◆ What is required ◆
What lines of the material hold the string "Maintenance"? Pull each of them out.

◆ Source material ◆
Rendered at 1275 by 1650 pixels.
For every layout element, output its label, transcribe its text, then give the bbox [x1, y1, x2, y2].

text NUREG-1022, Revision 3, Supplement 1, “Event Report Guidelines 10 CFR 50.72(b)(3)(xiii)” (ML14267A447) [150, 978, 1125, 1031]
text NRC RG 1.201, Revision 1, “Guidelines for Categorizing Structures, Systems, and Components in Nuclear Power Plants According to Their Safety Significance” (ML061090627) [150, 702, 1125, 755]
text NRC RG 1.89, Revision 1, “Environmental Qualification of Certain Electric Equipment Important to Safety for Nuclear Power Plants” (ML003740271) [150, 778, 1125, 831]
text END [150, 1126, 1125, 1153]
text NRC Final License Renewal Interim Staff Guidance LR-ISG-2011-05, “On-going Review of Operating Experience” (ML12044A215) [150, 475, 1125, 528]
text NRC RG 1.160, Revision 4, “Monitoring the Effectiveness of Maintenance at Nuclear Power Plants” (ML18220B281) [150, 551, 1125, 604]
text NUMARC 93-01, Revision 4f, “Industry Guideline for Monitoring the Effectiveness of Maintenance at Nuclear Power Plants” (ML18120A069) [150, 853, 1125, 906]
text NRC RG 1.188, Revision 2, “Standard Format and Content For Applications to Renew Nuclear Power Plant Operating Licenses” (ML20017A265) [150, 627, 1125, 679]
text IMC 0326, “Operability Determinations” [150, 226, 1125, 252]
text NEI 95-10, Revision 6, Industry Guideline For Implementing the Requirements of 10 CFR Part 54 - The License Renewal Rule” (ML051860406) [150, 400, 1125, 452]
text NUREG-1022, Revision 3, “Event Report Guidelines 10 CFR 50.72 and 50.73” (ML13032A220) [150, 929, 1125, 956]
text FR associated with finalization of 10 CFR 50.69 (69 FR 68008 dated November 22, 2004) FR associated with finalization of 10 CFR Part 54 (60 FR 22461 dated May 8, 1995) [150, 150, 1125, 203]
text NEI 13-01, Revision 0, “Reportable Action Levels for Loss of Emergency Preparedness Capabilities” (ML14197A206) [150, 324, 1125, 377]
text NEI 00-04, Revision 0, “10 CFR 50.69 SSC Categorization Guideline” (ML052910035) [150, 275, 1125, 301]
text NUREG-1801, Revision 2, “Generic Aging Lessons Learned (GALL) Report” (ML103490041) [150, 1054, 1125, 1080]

◆ Solution for this exercise ◆
text NRC RG 1.160, Revision 4, “Monitoring the Effectiveness of Maintenance at Nuclear Power Plants” (ML18220B281) [150, 551, 1125, 604]
text NUMARC 93-01, Revision 4f, “Industry Guideline for Monitoring the Effectiveness of Maintenance at Nuclear Power Plants” (ML18120A069) [150, 853, 1125, 906]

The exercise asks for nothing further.